Keep every line of the data below that has the string "Giants" and present those lines.

Dataset entries:
___

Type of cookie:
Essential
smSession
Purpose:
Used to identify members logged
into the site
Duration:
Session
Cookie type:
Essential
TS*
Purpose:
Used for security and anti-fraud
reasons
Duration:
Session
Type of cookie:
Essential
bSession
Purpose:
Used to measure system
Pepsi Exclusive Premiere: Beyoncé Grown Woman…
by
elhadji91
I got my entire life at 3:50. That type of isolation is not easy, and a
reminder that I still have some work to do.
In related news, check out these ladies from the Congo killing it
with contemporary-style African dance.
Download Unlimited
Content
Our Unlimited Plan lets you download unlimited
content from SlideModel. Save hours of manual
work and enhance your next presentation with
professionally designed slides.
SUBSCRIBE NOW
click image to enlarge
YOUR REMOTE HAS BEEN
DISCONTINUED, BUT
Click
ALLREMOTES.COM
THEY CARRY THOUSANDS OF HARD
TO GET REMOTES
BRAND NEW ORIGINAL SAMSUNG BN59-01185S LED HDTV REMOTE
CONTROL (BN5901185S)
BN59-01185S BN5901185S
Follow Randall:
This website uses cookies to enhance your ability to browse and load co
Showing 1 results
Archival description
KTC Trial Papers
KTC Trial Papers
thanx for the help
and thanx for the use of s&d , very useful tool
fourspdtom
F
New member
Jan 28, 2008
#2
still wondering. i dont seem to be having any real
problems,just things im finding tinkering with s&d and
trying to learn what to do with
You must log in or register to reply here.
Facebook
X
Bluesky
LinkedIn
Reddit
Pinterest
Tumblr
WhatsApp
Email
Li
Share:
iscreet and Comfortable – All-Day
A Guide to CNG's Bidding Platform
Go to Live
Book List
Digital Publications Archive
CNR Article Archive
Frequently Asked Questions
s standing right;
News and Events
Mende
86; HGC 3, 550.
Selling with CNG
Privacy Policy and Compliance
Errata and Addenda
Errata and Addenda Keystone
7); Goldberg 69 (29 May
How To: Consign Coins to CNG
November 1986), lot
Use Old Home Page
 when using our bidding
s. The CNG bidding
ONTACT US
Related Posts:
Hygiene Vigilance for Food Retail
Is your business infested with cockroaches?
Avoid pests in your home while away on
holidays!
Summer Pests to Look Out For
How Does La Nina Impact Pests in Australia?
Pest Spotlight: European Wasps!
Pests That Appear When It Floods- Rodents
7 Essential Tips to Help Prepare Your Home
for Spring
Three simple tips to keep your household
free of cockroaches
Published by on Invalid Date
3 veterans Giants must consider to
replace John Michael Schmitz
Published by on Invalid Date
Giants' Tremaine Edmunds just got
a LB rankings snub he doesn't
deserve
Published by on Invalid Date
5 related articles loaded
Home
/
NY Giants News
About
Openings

___

Answer box:
3 veterans Giants must consider to
Giants' Tremaine Edmunds just got
NY Giants News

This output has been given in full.